← All posts
C++SystemsPerformanceConcurrency

Multithreading in C++: std::thread, Mutexes, and the Cost of Synchronization

April 18, 2026·11 min read

Why Multithreading?

Modern hardware has stopped getting faster in single-threaded terms. Clock speeds plateaued around 2005. What we got instead was more cores. Writing software that only uses one is leaving performance on the table — sometimes by an order of magnitude.

C++11 brought a portable threading model to the standard library. Before then, you were writing pthreads on POSIX or Windows threads directly, and portability was a mess. Now there's std::thread, std::mutex, std::condition_variable, and std::atomic — and they compose well.

std::thread Basics

Spawning a thread is straightforward:

#include <thread>
#include <iostream>

void worker(int id) { std::cout << "Thread " << id << " running\n"; }

int main() { std::thread t1(worker, 1); std::thread t2(worker, 2);

t1.join(); t2.join(); return 0; }

join() blocks until the thread finishes. detach() lets it run independently — but then you lose the ability to join it, so you must ensure the thread's lifetime doesn't outlast its data.

Data Races and Mutexes

The moment two threads touch the same memory and at least one is writing, you have a data race. The behavior is undefined in the C++ memory model — the compiler is free to reorder your code in ways that assume no concurrent access.

#include <mutex>
#include <thread>

int counter = 0; std::mutex mtx;

void increment() { for (int i = 0; i < 100000; i++) { std::lock_guard<std::mutex> lock(mtx); counter++; } }

int main() { std::thread t1(increment); std::thread t2(increment); t1.join(); t2.join(); // counter == 200000, always return 0; }

std::lock_guard uses RAII to lock on construction and unlock on destruction. No manual unlock, no exception leaks.

Condition Variables

Mutexes protect shared state. Condition variables let threads wait for state to change:

#include <condition_variable>
#include <mutex>
#include <queue>

std::queue<int> work_queue; std::mutex mu; std::condition_variable cv;

void producer() { for (int i = 0; i < 10; i++) { { std::lock_guard<std::mutex> lock(mu); work_queue.push(i); } cv.notify_one(); } }

void consumer() { while (true) { std::unique_lock<std::mutex> lock(mu); cv.wait(lock, [] { return !work_queue.empty(); }); int item = work_queue.front(); work_queue.pop(); lock.unlock(); // process item } }

The lambda in cv.wait() guards against spurious wakeups — condition variables can wake for no reason, so always re-check the condition.

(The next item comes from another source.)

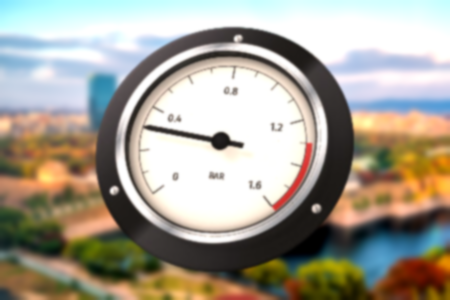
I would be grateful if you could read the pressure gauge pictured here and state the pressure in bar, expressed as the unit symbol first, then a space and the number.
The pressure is bar 0.3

The Cost of Synchronization

Locking is not free. A mutex acquisition involves an atomic compare-and-swap, a potential OS context switch if the lock is contended, and memory fence instructions that prevent hardware reordering. On modern x86, an uncontended std::mutex lock/unlock costs around 20–50 nanoseconds. Contended locks can cost microseconds.

The practical implication: coarse-grained locking is often faster than fine-grained. A single mutex protecting a large block runs fewer lock operations than many mutexes each protecting tiny sections. Profile before optimizing.

When Not to Use Threads

More threads doesn't mean more speed:

- I/O-bound work: async I/O (epoll, io_uring) often outperforms thread-per-connection models - Fine-grained tasks: thread creation overhead (~100µs) dominates if tasks are sub-millisecond - Shared, frequently-mutated state: lock contention can make threaded code slower than single-threaded

The classic mistake is adding threads to make code "faster" without understanding where time is actually spent.

Conclusion

C++ threading is powerful but demands discipline. Data races are silent and non-deterministic — they may not manifest under light load or on your machine, only surfacing under production conditions. Use tools: ThreadSanitizer (-fsanitize=thread) catches data races at runtime with minimal code changes. Write threaded code assuming the worst about execution order, and use std::atomic or mutexes everywhere shared state is touched.